- THE PROBLEM
Copy every entry. Do not alter a single word.

- RECORDS SHOWN
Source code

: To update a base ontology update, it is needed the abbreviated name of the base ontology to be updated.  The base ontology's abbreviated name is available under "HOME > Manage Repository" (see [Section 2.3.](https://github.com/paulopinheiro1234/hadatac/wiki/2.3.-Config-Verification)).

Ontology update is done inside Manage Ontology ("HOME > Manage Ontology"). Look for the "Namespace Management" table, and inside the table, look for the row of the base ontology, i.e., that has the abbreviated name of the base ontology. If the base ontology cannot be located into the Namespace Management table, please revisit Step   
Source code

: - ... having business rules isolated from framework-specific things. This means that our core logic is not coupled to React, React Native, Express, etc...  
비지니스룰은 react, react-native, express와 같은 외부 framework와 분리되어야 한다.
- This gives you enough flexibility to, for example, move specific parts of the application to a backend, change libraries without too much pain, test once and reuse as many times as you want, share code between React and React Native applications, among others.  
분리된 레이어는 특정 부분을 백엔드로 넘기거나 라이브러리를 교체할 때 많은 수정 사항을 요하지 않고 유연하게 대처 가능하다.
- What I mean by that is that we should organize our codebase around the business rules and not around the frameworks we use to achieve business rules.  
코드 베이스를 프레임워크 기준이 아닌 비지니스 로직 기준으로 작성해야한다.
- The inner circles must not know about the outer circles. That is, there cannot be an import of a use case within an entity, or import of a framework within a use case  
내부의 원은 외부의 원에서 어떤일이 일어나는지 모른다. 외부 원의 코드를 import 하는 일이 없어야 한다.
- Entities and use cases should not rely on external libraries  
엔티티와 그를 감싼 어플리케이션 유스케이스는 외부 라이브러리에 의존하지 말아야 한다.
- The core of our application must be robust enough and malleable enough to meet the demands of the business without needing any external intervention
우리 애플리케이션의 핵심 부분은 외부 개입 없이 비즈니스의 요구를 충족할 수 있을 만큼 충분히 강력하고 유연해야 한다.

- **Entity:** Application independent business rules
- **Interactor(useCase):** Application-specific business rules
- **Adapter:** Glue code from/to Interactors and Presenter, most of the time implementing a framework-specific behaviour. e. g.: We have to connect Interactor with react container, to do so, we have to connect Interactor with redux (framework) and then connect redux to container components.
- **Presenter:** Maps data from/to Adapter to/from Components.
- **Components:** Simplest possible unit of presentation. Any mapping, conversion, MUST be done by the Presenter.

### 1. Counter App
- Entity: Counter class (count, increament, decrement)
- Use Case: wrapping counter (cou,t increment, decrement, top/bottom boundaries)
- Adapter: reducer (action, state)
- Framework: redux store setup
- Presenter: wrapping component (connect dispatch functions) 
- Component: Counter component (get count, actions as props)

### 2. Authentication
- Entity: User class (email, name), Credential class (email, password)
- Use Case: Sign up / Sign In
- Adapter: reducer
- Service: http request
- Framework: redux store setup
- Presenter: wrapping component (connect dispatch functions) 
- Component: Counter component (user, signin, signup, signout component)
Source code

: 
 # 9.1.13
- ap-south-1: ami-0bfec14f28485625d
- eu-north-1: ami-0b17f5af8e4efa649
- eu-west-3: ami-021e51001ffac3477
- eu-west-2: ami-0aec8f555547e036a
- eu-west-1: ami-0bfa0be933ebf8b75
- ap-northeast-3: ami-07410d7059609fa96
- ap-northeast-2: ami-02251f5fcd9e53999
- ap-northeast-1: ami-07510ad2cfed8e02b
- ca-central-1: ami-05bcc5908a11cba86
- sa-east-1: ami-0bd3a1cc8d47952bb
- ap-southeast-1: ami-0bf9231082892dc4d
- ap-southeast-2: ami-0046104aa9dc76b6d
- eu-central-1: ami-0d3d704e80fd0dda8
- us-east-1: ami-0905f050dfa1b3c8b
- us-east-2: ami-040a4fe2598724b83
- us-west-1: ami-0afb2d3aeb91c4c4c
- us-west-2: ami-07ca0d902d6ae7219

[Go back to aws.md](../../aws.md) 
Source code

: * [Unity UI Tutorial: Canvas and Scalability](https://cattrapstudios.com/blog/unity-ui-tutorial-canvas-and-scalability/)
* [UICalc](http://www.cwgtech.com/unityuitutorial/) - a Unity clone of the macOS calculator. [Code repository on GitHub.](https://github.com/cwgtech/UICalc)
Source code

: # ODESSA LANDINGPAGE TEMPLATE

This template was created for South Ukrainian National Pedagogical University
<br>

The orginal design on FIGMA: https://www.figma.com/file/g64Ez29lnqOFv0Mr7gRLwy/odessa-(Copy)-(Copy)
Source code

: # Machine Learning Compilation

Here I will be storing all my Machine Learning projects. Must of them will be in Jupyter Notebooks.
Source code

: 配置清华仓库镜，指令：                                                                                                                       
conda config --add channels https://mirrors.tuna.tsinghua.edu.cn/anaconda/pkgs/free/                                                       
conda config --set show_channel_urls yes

- RESPONSE TO THE EXERCISE
Source code

: To update a base ontology update, it is needed the abbreviated name of the base ontology to be updated.  The base ontology's abbreviated name is available under "HOME > Manage Repository" (see [Section 2.3.](https://github.com/paulopinheiro1234/hadatac/wiki/2.3.-Config-Verification)).

Ontology update is done inside Manage Ontology ("HOME > Manage Ontology"). Look for the "Namespace Management" table, and inside the table, look for the row of the base ontology, i.e., that has the abbreviated name of the base ontology. If the base ontology cannot be located into the Namespace Management table, please revisit Step   
Source code

: - ... having business rules isolated from framework-specific things. This means that our core logic is not coupled to React, React Native, Express, etc...  
비지니스룰은 react, react-native, express와 같은 외부 framework와 분리되어야 한다.
- This gives you enough flexibility to, for example, move specific parts of the application to a backend, change libraries without too much pain, test once and reuse as many times as you want, share code between React and React Native applications, among others.  
분리된 레이어는 특정 부분을 백엔드로 넘기거나 라이브러리를 교체할 때 많은 수정 사항을 요하지 않고 유연하게 대처 가능하다.
- What I mean by that is that we should organize our codebase around the business rules and not around the frameworks we use to achieve business rules.  
코드 베이스를 프레임워크 기준이 아닌 비지니스 로직 기준으로 작성해야한다.
- The inner circles must not know about the outer circles. That is, there cannot be an import of a use case within an entity, or import of a framework within a use case  
내부의 원은 외부의 원에서 어떤일이 일어나는지 모른다. 외부 원의 코드를 import 하는 일이 없어야 한다.
- Entities and use cases should not rely on external libraries  
엔티티와 그를 감싼 어플리케이션 유스케이스는 외부 라이브러리에 의존하지 말아야 한다.
- The core of our application must be robust enough and malleable enough to meet the demands of the business without needing any external intervention
우리 애플리케이션의 핵심 부분은 외부 개입 없이 비즈니스의 요구를 충족할 수 있을 만큼 충분히 강력하고 유연해야 한다.

- **Entity:** Application independent business rules
- **Interactor(useCase):** Application-specific business rules
- **Adapter:** Glue code from/to Interactors and Presenter, most of the time implementing a framework-specific behaviour. e. g.: We have to connect Interactor with react container, to do so, we have to connect Interactor with redux (framework) and then connect redux to container components.
- **Presenter:** Maps data from/to Adapter to/from Components.
- **Components:** Simplest possible unit of presentation. Any mapping, conversion, MUST be done by the Presenter.

### 1. Counter App
- Entity: Counter class (count, increament, decrement)
- Use Case: wrapping counter (cou,t increment, decrement, top/bottom boundaries)
- Adapter: reducer (action, state)
- Framework: redux store setup
- Presenter: wrapping component (connect dispatch functions) 
- Component: Counter component (get count, actions as props)

### 2. Authentication
- Entity: User class (email, name), Credential class (email, password)
- Use Case: Sign up / Sign In
- Adapter: reducer
- Service: http request
- Framework: redux store setup
- Presenter: wrapping component (connect dispatch functions) 
- Component: Counter component (user, signin, signup, signout component)
Source code

: 
 # 9.1.13
- ap-south-1: ami-0bfec14f28485625d
- eu-north-1: ami-0b17f5af8e4efa649
- eu-west-3: ami-021e51001ffac3477
- eu-west-2: ami-0aec8f555547e036a
- eu-west-1: ami-0bfa0be933ebf8b75
- ap-northeast-3: ami-07410d7059609fa96
- ap-northeast-2: ami-02251f5fcd9e53999
- ap-northeast-1: ami-07510ad2cfed8e02b
- ca-central-1: ami-05bcc5908a11cba86
- sa-east-1: ami-0bd3a1cc8d47952bb
- ap-southeast-1: ami-0bf9231082892dc4d
- ap-southeast-2: ami-0046104aa9dc76b6d
- eu-central-1: ami-0d3d704e80fd0dda8
- us-east-1: ami-0905f050dfa1b3c8b
- us-east-2: ami-040a4fe2598724b83
- us-west-1: ami-0afb2d3aeb91c4c4c
- us-west-2: ami-07ca0d902d6ae7219

[Go back to aws.md](../../aws.md) 
Source code

: * [Unity UI Tutorial: Canvas and Scalability](https://cattrapstudios.com/blog/unity-ui-tutorial-canvas-and-scalability/)
* [UICalc](http://www.cwgtech.com/unityuitutorial/) - a Unity clone of the macOS calculator. [Code repository on GitHub.](https://github.com/cwgtech/UICalc)
Source code

: # ODESSA LANDINGPAGE TEMPLATE

This template was created for South Ukrainian National Pedagogical University
<br>

The orginal design on FIGMA: https://www.figma.com/file/g64Ez29lnqOFv0Mr7gRLwy/odessa-(Copy)-(Copy)
Source code

: # Machine Learning Compilation

Here I will be storing all my Machine Learning projects. Must of them will be in Jupyter Notebooks.
Source code

: 配置清华仓库镜，指令：                                                                                                                       
conda config --add channels https://mirrors.tuna.tsinghua.edu.cn/anaconda/pkgs/free/                                                       
conda config --set show_channel_urls yes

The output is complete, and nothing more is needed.